The new mother-daughter team continued...

"Daughters seeing their mothers as confidantes and best friends is a development that's unusual in the history of humankind," says Deborah Tannen, Ph.D., a professor of linguistics at Georgetown University and the author of the best-selling You're Wearing That? Understanding Mothers and Daughters in Conversation.

Why are we seeing this new closeness right now? When women entered the workplace in force in the seventies, some experts say, they ended up living very differently than their mothers had, and a big generation gap opened up. Not so for the women we surveyed-they may find it easier to relate to their mothers as equals because 59 percent of their moms worked outside the home. Tannen believes that today's mother-daughter teams benefit from a cultural bias that values youth over age, creating a two-way street in which moms need their daughters' advice as much as the daughters need theirs.

Talk to me!

Technology is another reason for this strong mother-daughter connection, says Tannen. Cell phones and e-mail make it easier to stay in touch, and most of our respondents do, speaking to their mothers at least once a week. Four in ten are even chattier, talking once a day or more.

One of them is Jennifer Morton, 36, a stay-at-home mother of a 12-year-old son in Raleigh, North Carolina. The only thing Morton won't bring up with her mother? "Problems in my marriage," she says. "What if I'm the one who's wrong? I need a more objective view...and I don't want her to be prejudiced against my husband."
Morton's response isn't unusual. While 61 percent say they turn to their mothers for advice on life in general, and over half ask for parenting tips, only a third invite Mom to weigh in on their marriages or relationships.

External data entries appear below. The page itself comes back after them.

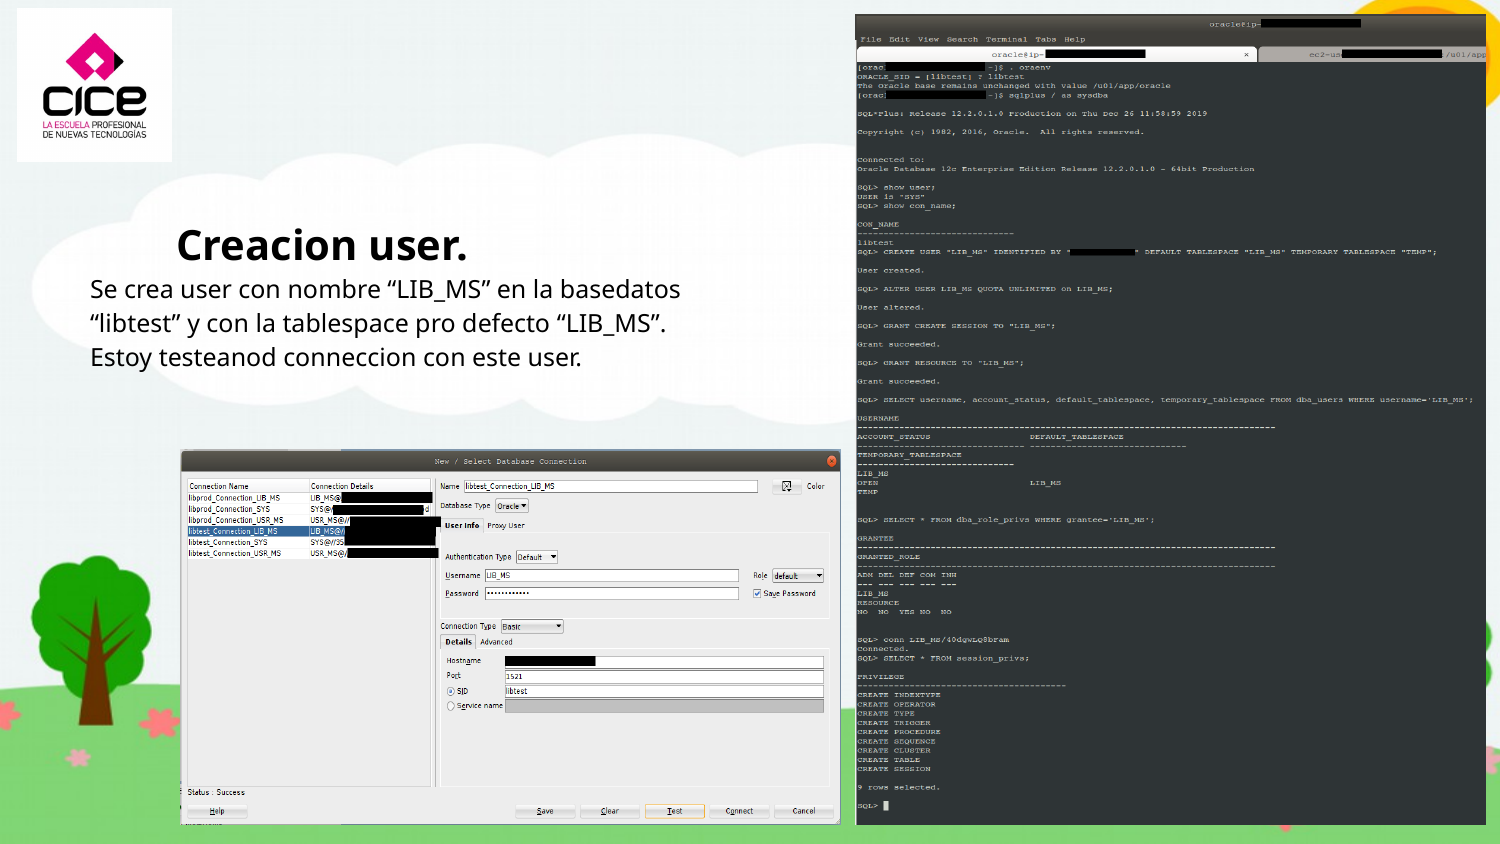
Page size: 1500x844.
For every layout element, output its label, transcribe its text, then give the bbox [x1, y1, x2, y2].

picture [0, 0, 1500, 844]
title Creacion user. Se crea user con nombre “LIB_MS” en la basedatos “libtest” y con la tablespace pro defecto “LIB_MS”. Estoy testeanod conneccion con este user. [90, 195, 723, 395]
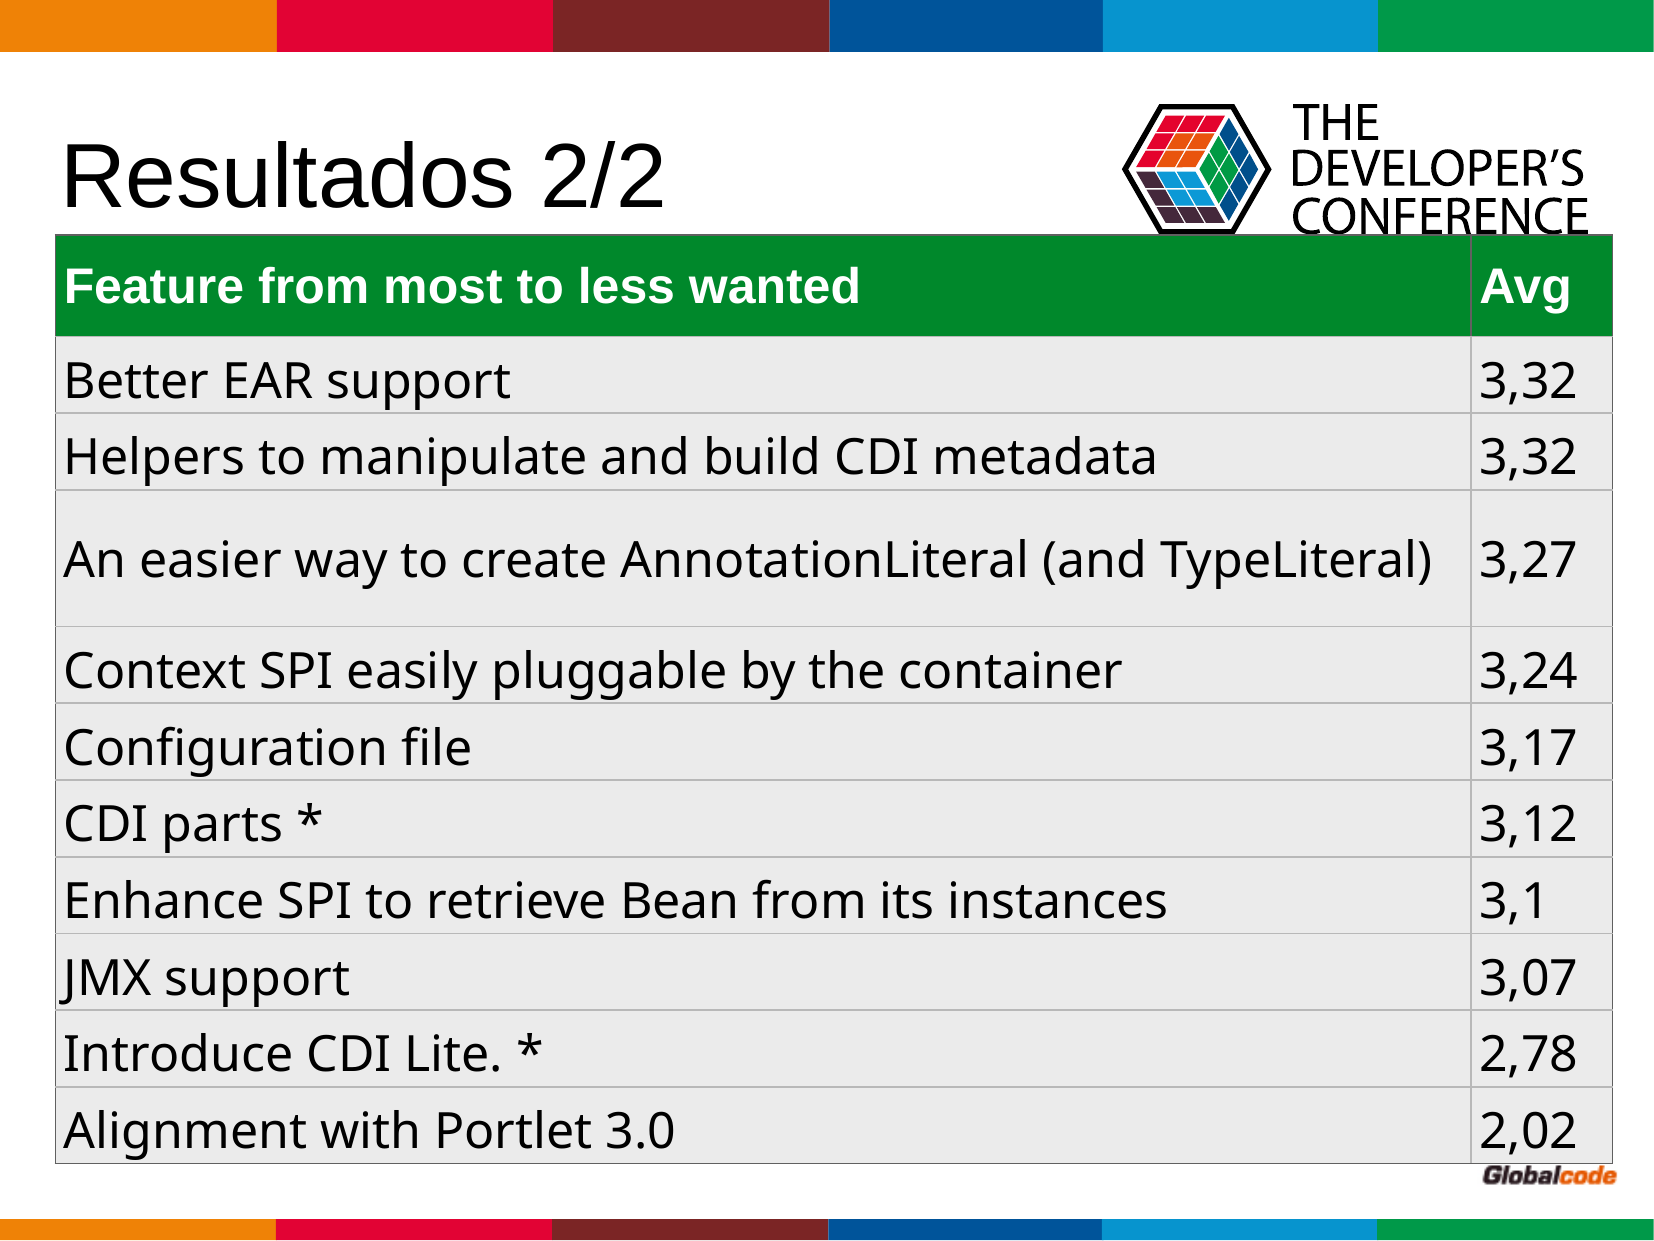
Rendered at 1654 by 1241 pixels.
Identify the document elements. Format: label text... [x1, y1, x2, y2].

table_cell Introduce CDI Lite. * [56, 1011, 1470, 1086]
table_cell Context SPI easily pluggable by the container [56, 627, 1470, 702]
table_cell 3,17 [1472, 704, 1612, 779]
table_cell 3,1 [1472, 858, 1612, 933]
table_cell JMX support [56, 934, 1470, 1009]
table_header Avg [1472, 236, 1612, 336]
table_cell CDI parts * [56, 781, 1470, 856]
table_cell 3,12 [1472, 781, 1612, 856]
table_header Feature from most to less wanted [56, 236, 1470, 336]
table_cell Enhance SPI to retrieve Bean from its instances [56, 858, 1470, 933]
table_cell 3,07 [1472, 934, 1612, 1009]
table_cell Better EAR support [56, 337, 1470, 412]
table_cell Alignment with Portlet 3.0 [56, 1088, 1470, 1163]
table_cell 3,32 [1472, 337, 1612, 412]
table_cell 3,32 [1472, 414, 1612, 489]
table_cell 2,78 [1472, 1011, 1612, 1086]
table_cell An easier way to create AnnotationLiteral (and TypeLiteral) [56, 491, 1470, 626]
table_cell 2,02 [1472, 1088, 1612, 1163]
table_cell Configuration file [56, 704, 1470, 779]
title Resultados 2/2 [45, 87, 1075, 256]
picture [1464, 1062, 1638, 1219]
table_cell 3,24 [1472, 627, 1612, 702]
table_cell 3,27 [1472, 491, 1612, 626]
table_cell Helpers to manipulate and build CDI metadata [56, 414, 1470, 489]
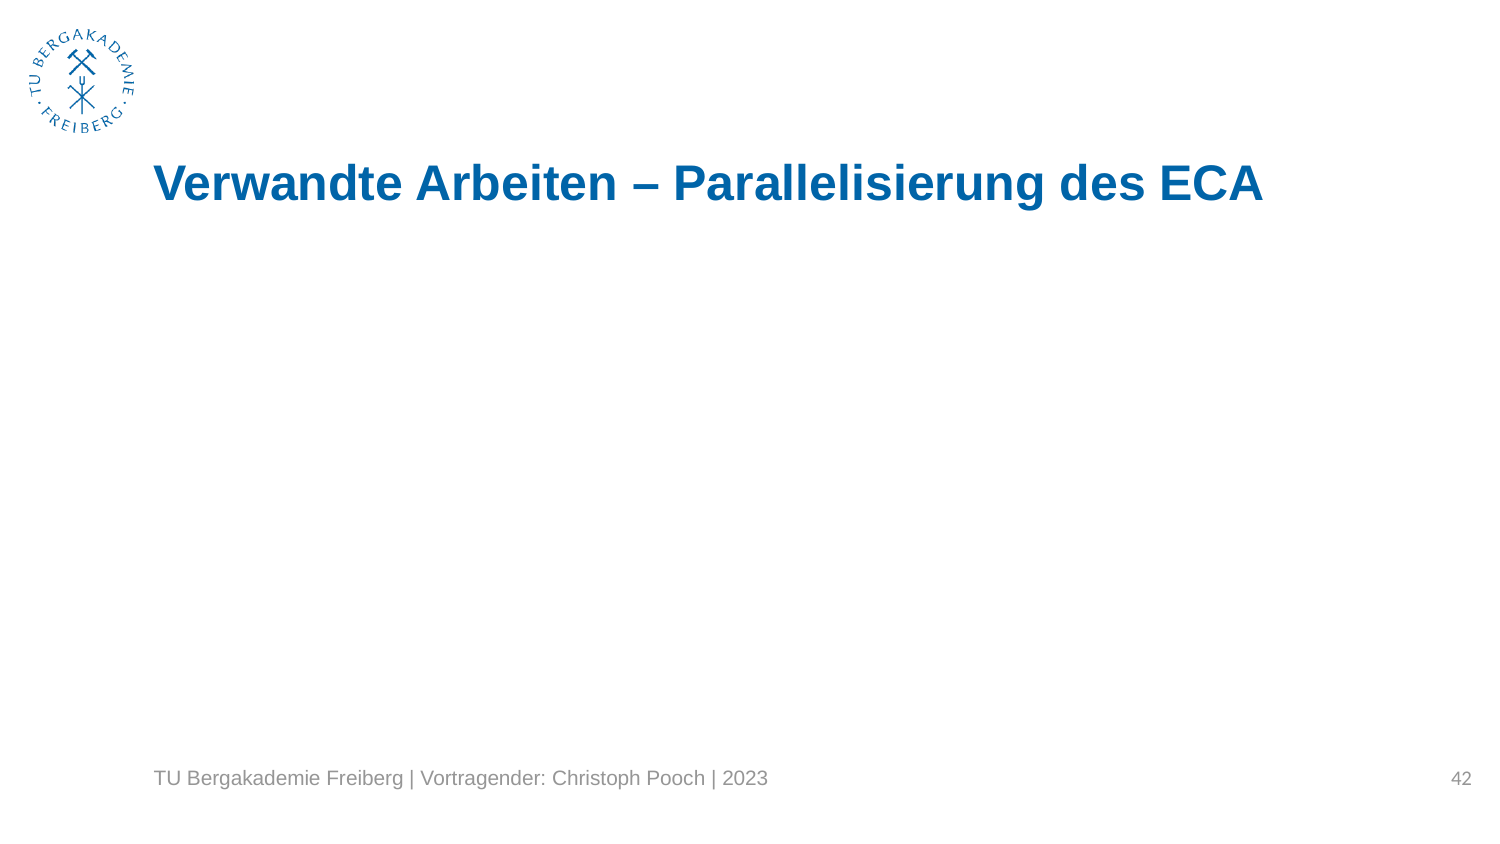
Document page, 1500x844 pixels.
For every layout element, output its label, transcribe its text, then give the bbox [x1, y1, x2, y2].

picture [29, 29, 134, 133]
slide_number 44 [1352, 764, 1473, 825]
list Verwandte Arbeiten – Parallelisierung des ECA [153, 150, 1477, 221]
footer TU Bergakademie Freiberg | Vortragender: Christoph Pooch | 2023 [153, 764, 1353, 824]
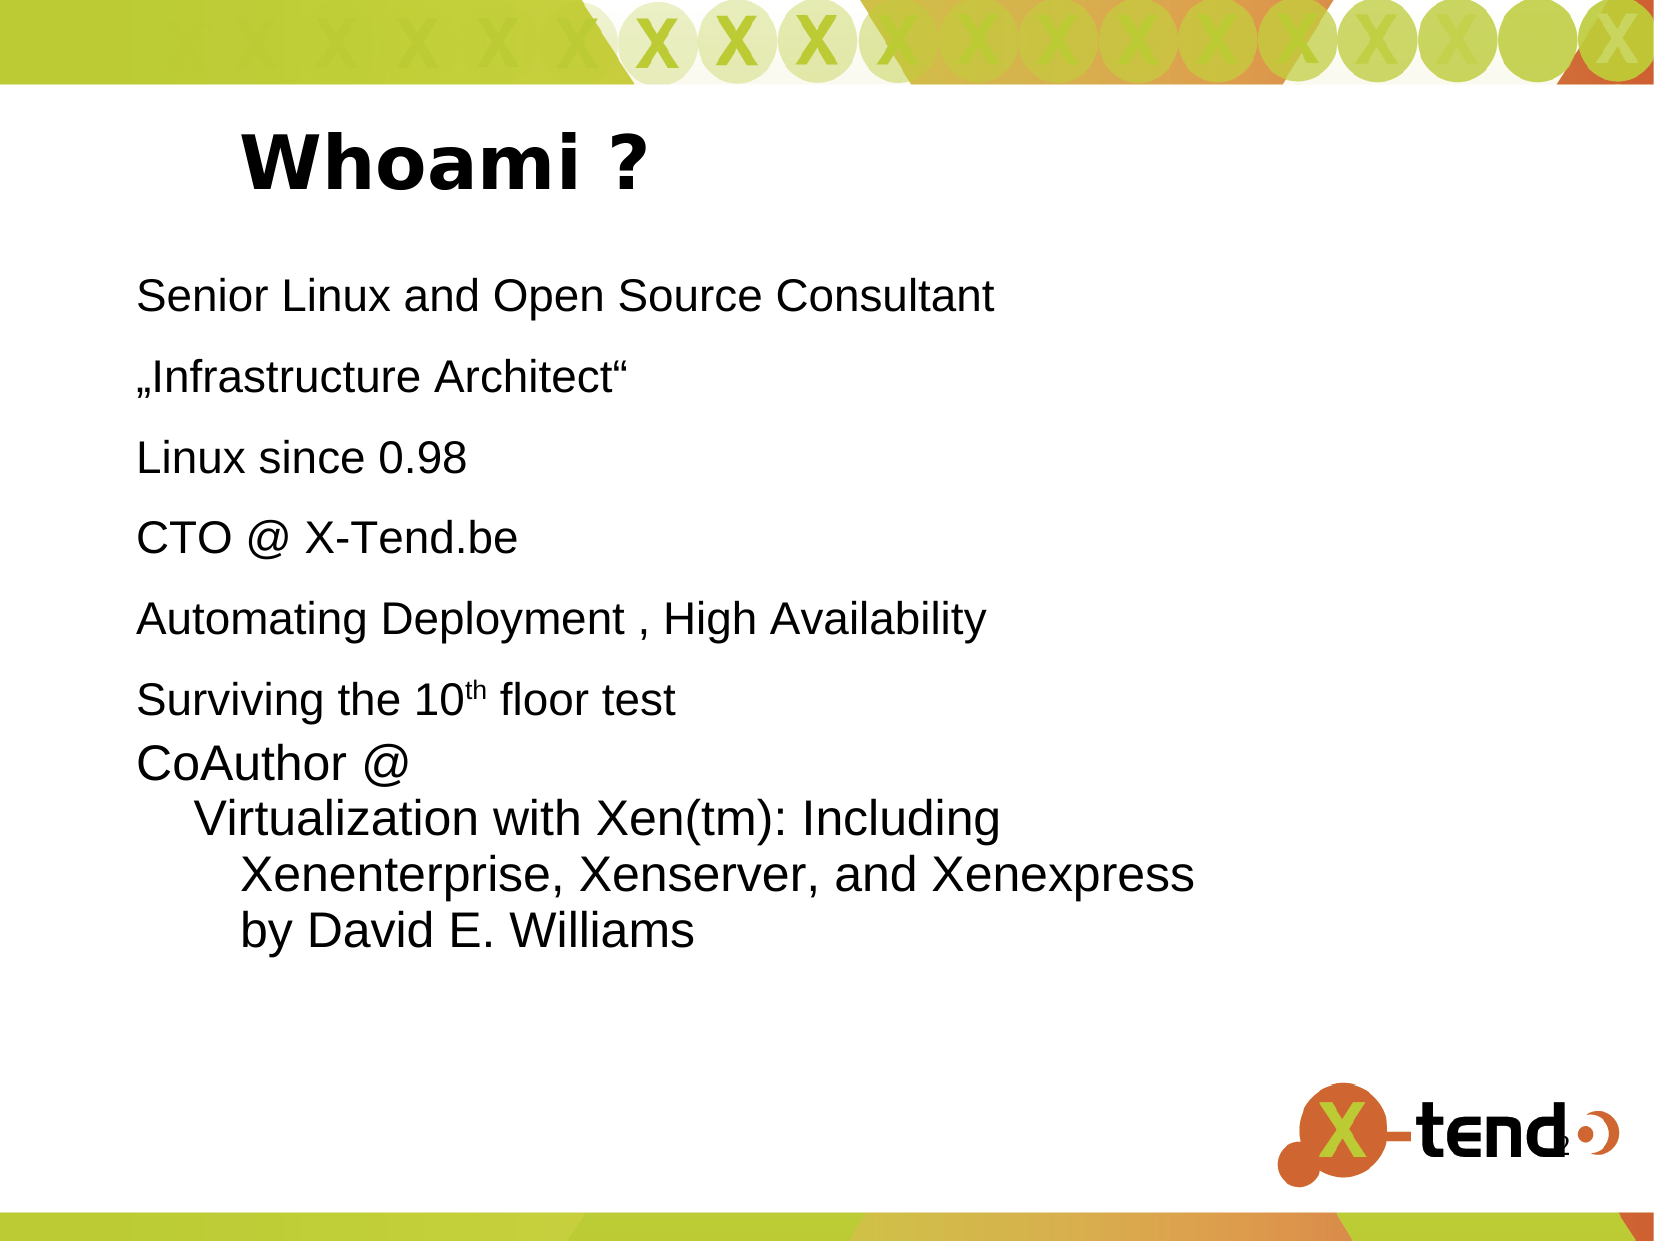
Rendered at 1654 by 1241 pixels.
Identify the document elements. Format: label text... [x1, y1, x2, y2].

picture [0, 0, 1654, 1241]
title Whoami ? [225, 112, 1406, 301]
list Senior Linux and Open Source Consultant „Infrastructure Architect“ Linux since 0.98 CTO @ X-Tend.be Automating Deployment , High Availability Surviving the 10th floor test CoAuthor @ Virtualization with Xen(tm): Including Xenenterprise, Xenserver, and Xenexpress by David E. Williams [103, 262, 1276, 1163]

Being a good mom gets tougher all the time

Almost three quarters of the women say that being a mother today is harder than it was when their own moms were packing the lunch boxes. Are they just feeling sorry for themselves? No, say the experts, who point out that today's tidal wave of parenting guides and must-have developmental toys creates intense pressure on mothers to raise little Einsteins. And popular culture plays a part. In follow-up interviews, many women said they needed to shield their kids from inappropriate music, TV, movies, and Internet sites.